Firearms' instructors report full classes for required training
CHAMPAIGN — State police can't pinpoint when that historic first batch of concealed-carry permits will go out, only that it looks like it'll be at least another month.
But 30 days into the complex approval process, no applications from Champaign or Vermilion county have been flagged, State Police spokeswoman Monique Bond said.
Under the new law, local authorities — including police and sheriff's departments — have 30 days to review applications. It's the biggest hurdle to certification — they can object to any applicant they believe poses a threat to the public, which has reportedly happened 236 times statewide. State police have 90 days to approve or deny applicants who are cleared by local officials.
In all, Bond said, state police had logged 32,968 applications — including 494 from Champaign County and 254 from Vermilion County — at last count.
The state gets updated application numbers every Tuesday and Friday, Bond said, making it likely the total will grow when the new numbers come in today.
Local application totals should surge, as well, based on the brisk business instructors have reported in their concealed-carry courses. Illinois requires applicants to complete a 16-hour training course before accepting their applications.
Monday marked the first day the public could shoot at the High Caliber Training Center and Indoor Range, and at one point, every lane of the Urbana facility was full, owner Tim Murray said.
A state-certified instructor, Murray said about 200 people have completed his concealed-carry course since the fall — and there has been no sign of slowing down.
"It's been pretty steady — even with the weather," Murray said.
It's the same story with Dan Auterman's Vermilion Valley Regional Training Group, which will host its largest class this weekend. Auterman usually limits classes to 17 students but opted to extend it to 21 — just to accommodate his waiting list.
Auterman is now scheduling people as far out as April. He believes more applicants are turning up now because the weather will be improving soon.
That can't happen soon enough, as far as Auterman is concerned. The only complaint he has had so far: that the shooting range is too cold. It was 2 degrees at the outdoor range during one of his classes this past month.
Paul Nurmi, an instructor from Mahomet, warns his students ahead of time to dress warmly for range shooting days like Monday.
"We were all pretty cold," said Nurmi, who gave out hand warmers and kept two vehicles running the whole time, so his students could warm up if they needed.

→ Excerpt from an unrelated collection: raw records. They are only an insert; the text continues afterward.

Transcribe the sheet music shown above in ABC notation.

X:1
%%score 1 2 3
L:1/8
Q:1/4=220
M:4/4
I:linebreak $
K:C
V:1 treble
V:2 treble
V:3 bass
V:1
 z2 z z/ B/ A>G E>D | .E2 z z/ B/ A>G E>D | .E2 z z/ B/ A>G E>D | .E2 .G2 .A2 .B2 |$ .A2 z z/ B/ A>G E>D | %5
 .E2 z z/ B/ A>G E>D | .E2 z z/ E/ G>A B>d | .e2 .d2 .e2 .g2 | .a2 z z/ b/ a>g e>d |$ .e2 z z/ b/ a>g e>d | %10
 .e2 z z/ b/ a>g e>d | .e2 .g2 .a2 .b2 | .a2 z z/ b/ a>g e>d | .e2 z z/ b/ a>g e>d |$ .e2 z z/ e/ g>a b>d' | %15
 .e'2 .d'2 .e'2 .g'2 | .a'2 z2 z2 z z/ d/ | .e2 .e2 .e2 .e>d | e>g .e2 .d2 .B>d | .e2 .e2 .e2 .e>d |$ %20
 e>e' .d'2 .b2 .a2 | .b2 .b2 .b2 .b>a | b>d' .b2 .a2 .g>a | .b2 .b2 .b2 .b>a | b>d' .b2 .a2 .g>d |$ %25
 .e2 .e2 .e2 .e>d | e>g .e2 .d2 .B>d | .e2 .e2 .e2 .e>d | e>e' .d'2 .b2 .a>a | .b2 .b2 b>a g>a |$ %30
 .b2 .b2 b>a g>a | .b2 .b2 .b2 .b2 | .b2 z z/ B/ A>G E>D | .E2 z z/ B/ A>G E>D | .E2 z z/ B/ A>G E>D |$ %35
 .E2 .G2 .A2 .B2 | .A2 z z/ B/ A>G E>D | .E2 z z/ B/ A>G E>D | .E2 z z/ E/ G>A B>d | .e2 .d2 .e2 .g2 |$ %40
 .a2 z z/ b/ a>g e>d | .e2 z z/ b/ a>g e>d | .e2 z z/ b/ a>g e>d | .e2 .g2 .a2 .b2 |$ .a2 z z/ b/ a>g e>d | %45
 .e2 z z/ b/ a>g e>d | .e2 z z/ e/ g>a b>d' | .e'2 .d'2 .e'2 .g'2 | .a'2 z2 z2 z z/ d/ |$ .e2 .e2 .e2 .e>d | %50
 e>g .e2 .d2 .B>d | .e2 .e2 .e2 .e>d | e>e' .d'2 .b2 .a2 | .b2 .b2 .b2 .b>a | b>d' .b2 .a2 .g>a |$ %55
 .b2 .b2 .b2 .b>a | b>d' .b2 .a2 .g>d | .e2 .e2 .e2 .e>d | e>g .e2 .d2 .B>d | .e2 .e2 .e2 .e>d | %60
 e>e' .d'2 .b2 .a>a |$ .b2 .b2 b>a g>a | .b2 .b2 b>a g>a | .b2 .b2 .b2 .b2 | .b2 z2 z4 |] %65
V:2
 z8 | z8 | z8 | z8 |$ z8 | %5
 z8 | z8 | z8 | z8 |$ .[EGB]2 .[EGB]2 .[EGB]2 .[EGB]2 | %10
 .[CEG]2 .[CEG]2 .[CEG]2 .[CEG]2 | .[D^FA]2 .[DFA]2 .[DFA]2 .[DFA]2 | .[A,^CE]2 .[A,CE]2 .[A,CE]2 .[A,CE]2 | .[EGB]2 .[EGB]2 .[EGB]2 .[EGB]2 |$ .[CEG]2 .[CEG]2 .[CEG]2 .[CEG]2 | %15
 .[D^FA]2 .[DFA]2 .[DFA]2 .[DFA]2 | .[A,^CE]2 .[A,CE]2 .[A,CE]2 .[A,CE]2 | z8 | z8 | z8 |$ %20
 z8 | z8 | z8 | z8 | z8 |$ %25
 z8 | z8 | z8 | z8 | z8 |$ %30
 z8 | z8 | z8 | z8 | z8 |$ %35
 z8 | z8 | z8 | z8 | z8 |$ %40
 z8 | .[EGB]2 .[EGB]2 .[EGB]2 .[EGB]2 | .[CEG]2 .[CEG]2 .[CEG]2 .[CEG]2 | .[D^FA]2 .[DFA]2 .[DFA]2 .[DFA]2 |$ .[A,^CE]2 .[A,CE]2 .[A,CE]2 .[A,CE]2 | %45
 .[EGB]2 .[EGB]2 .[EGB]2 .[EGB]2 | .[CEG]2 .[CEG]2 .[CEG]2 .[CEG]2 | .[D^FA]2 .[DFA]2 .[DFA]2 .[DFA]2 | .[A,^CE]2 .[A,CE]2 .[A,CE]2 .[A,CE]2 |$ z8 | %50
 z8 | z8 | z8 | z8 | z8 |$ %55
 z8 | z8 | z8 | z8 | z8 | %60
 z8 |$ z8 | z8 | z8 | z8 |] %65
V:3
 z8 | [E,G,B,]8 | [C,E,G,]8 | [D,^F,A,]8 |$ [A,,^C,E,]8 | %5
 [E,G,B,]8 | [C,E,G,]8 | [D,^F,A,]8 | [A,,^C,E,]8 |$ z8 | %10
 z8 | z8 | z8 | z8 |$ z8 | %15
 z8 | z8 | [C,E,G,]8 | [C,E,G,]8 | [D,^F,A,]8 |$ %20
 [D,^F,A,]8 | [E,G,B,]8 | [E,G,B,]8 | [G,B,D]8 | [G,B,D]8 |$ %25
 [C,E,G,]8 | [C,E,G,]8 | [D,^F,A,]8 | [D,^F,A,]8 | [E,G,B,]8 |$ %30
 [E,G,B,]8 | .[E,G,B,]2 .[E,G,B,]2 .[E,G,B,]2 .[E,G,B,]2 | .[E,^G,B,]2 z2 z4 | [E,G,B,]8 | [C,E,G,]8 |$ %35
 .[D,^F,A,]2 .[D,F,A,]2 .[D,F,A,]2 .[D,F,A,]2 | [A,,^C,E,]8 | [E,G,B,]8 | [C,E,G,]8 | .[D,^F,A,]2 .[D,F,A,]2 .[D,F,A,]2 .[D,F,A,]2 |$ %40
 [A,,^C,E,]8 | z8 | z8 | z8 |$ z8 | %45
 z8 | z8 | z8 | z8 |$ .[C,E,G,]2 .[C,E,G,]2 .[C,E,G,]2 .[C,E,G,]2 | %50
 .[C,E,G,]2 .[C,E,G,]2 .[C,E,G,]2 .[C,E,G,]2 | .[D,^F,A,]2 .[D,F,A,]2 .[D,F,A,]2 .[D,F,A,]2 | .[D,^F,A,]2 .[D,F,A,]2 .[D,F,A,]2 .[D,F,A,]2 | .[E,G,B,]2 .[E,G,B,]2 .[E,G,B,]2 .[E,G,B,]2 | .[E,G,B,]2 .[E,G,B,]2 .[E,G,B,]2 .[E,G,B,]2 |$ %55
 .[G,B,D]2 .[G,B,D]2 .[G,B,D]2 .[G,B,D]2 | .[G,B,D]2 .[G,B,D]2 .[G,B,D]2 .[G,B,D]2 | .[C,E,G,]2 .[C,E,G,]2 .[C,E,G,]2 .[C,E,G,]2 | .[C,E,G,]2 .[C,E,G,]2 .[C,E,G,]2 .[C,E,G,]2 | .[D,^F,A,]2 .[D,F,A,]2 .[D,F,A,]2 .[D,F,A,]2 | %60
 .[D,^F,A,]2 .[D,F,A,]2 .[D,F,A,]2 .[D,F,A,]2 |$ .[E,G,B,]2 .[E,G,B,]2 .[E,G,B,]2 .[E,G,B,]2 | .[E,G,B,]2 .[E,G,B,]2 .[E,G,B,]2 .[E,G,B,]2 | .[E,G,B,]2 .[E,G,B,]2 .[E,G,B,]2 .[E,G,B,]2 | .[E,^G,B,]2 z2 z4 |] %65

Nurmi purposely limits his classes to 10, so he can have more control. He said he's had 30 people complete his course already and has his next two classes filled.
Jim Sandquist, an instructor with Crossline Defense in St. Joseph, said 130 students from various counties have completed their course, which has been held almost every weekend since the end of November.
"It's been a real steady stream," said Sandquist, who added that there was a rush at first from those who wanted to get their permits right away. He said others have waited to see if the state's application process would get off the ground in early January.
The instructors agree: The large majority of students coming through their courses will make responsible firearms carriers.
"They want to be able to protect themselves and their families, and I haven't seen any coming through with a big bravado attitude," Auterman said.
Nurmi said all of his students have been able to qualify in the shooting component of the course. In Illinois, applicants must pass an accuracy exercise by shooting 10 rounds at 5 yards, 10 rounds at 7 yards and 10 rounds at 10 yards.
Sandquist said the vast majority of his students have had experience with guns and know how to handle them properly. But he said he refused to pass a few students didn't display safe operating skills with a handgun.
For instance, he said, some couldn't keep their finger off the trigger, or they didn't present their firearm in the proper way.
"It's not just about hitting the target," Sandquist said.
Nurmi said about 40 percent of his students reported that they either don't plan to conceal-carry or haven't decided. Sandquist said about half of his students want to conceal-carry — but only in their vehicles.
"They just want to exercise their constitutional right," he said.
Sandquist has also had students who have told him they had no idea about the legal responsibility that goes with concealed-carrying — and decided not to even apply for a permit.
"It might be the best money they ever spent if they took the class and realized they shouldn't do it," he said.